Growing up in the 1960’s and
1970’s, like many kids I devoured classics by sci-fi geniuses Isaac Asimov and
Ray Bradbury
, watched “The Jetsons,” “Lost in Space,” and “Star Trek,” and was hooked on the
Star Wars
films and their inevitable imitators.  Like most Americans young and old at that time I followed the progress of the NASA space program religiously.

I can remember our 6
th
-grade class receiving the amazing news that decades of text books were wrong:  Saturn
didn’t
have three solid rings!  Advancements in space research revealed that it was more complex and textured and gritty than that; Saturn had three dense belts of ice, rock, and debris, from enormous boulders to tiny granules, orbiting the planet in a junkyard ballet.
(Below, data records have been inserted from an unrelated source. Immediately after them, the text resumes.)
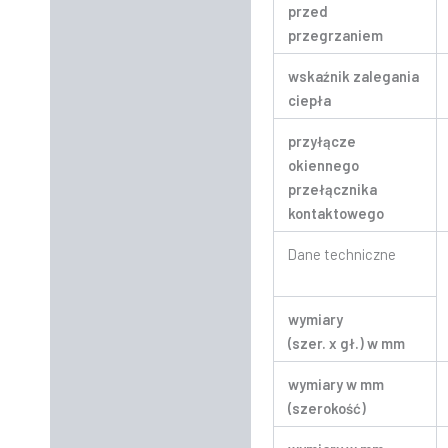
przed
przegrzaniem
wskaźnik zalegania
ciepła
przyłącze
okiennego
przełącznika
kontaktowego
Dane techniczne
wymiary
(szer. x gł.) w mm
wymiary w mm
(szerokość)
There were new discoveries
and advancements all the time.  It was heady.  Everybody knew—thought they knew—what the future held.  Apartment buildings would hover above the planet’s surface.  We’d all zip to work and school in jet cars, or via jet packs and pneumatic tubes.  Fashion would fade in favor of simple, uniform-like onesies (often silver, white, or red) that everyone would wear; they’d be minimalist, stylish, and made of awesome synthetic materials.  Cuisine would be supplanted by nourishing food tablets; why slave over a hot stove when you can pop a pot-roast pill?
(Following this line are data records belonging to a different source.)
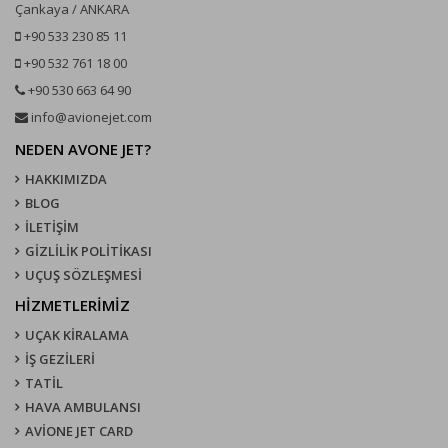
Çankaya / ANKARA
+90 533 230 85 11
+90 532 761 18 00
+90 530 663 64 90
info@avionejet.com
NEDEN AVONE JET?
HAKKIMIZDA
BLOG
İLETİŞİM
GİZLİLİK POLİTİKASI
UÇUŞ SÖZLEŞMESI
HİZMETLERİMİZ
UÇAK KIRALAMA
İŞ GEZİLERİ
TATİL
HAVA AMBULANSI
AVİONE JET CARD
There’d be settlements on the Moon, Mars
, and beyond, and
Atlantis
-like outposts at the bottom of the sea, graceful, super-strong glass domes keeping out the seawater and its deadly pressure.  These far-flung colonies would provide recreation for the adventurous, and limitless supplies of the metals, minerals, fuels, and assorted resources necessary to keep our civilization racing forward.  There would be such a plenitude of resources, we wouldn’t have to keep fighting over them in war after war.